Habitat: The vaquita lives in shallow lagoons along the shoreline. It is usually found in waters 10 - 28 m (33 - 92') deep within 25 km (16 mi) from shore, although it can survive in lagoons so shallow that its back protrudes above the water. Other characteristics of its habitat are strong tidal mixing and high productivity of the aquatic plant and animal communities.

Geographical Range: The vaquita has the smallest geographic range of any marine mammal, approximately a 900 square mile area (less than 1/5 the size of metropolitan Los Angeles) in the very northern area of the Gulf of California in Mexico.

Diet: All of the 17 fish species that have been found in vaquita stomachs can be classified as demersal and/or benthic species inhabiting relatively shallow water in the upper Gulf of California. The vaquita is a rather non-selective feeder on small fish and squid. Squid remains were also found in several stomach samples.

Behavior: The vaquita appears to swim and feed in a leisurely manner, but it is elusive and will avoid boats of any kind. It rises to breathe with a slow, forward-rolling movement that barely disturbs the surface of the water, and then disappears quickly, often for a long time.  The vaquita uses high-frequency clicks for echolocation. Vaquita's are generally solitary animals unless accompanied by a calf.

Social Organization: The vaquita occurs singly or in small groups. One report indicated that in 58 sightings, 91 % comprised from one to three individuals, with a mean group size of 1.9 and a range of 1 - 7. Loose aggregations of vaquitas, in which they were dispersed as single individuals or as small subgroups (from two to four members, greatest number eight to ten) throughout several hundred sq m (several thousand sq ft) were also reported.
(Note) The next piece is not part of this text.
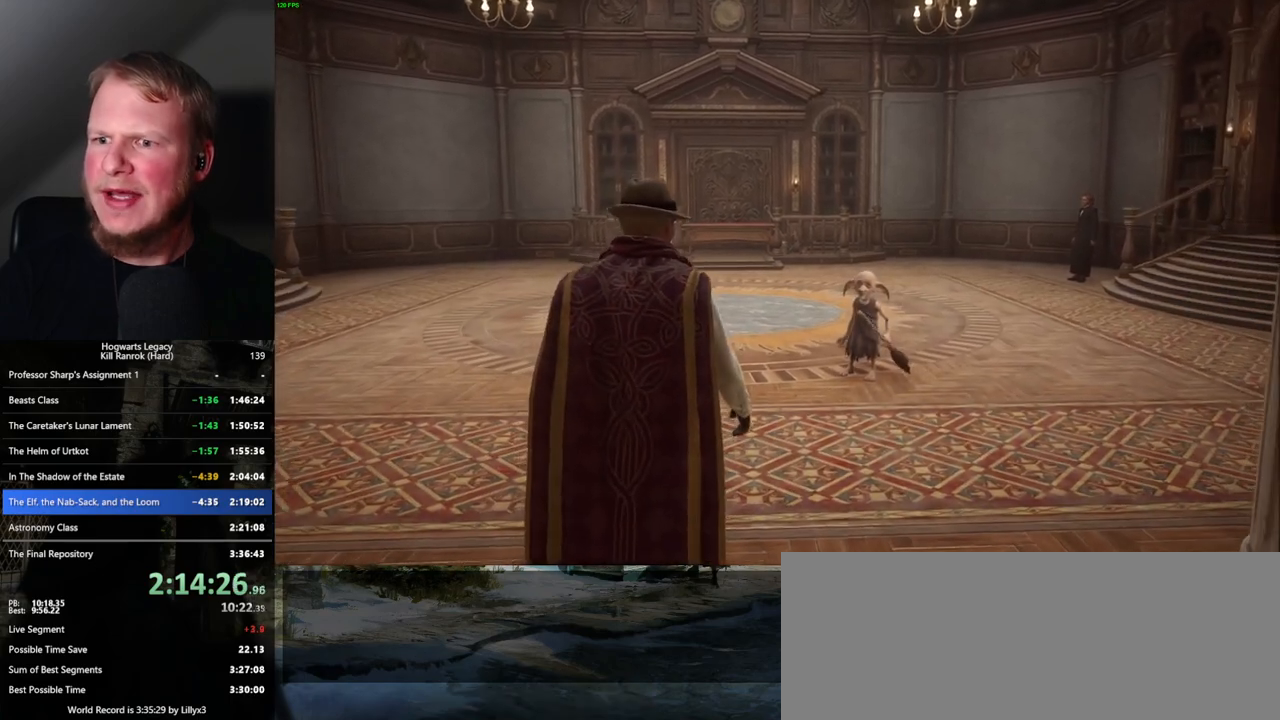
{"keys": ["w"], "mouse": [], "events": []}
Size and weight: Length: Females - up to 1.5 m (5'); males - up to 1.4 m (4.6'). Weight: up to 55 kg (120 lb). 

Age to Maturity: Females may become sexually mature at a length of approximately 1.3 m (4.4').

Gestation Period & Birth Season/Rate: The gestation period is probably 10 - 11 months. Births are thought to occur generally around late March or early April. Female vaquita's produces 1 calf annually.

Development: A vaquita calf is weaned after two to three months. The maximum observed age is 21 years.

Population status: The most recent population census calculated there are only 150 animals remaining. The mortality rate for the vaquita is estimated at 30 animals a year killed by drowning in fishing nets. If this trend continues the species will become extinct by the year 2015. There are no vaquita's in captivity to promote captive breeding to increase the population.

The Vaquita is a non-migratory species and it has an extremely small range. The most limited of any marine cetacean, it is found in the northwestern corner of the Gulf of California. It is this limited range that is contributing to the species to be critically endangered. 

 

The vaquita is critically endangered with less than 150 animals left on the planet. The species mortality rate is high due to being trapped in fishing nets and drowning. There are reports that some animals that are alive when pulled into a fishing boat are killed and then eaten.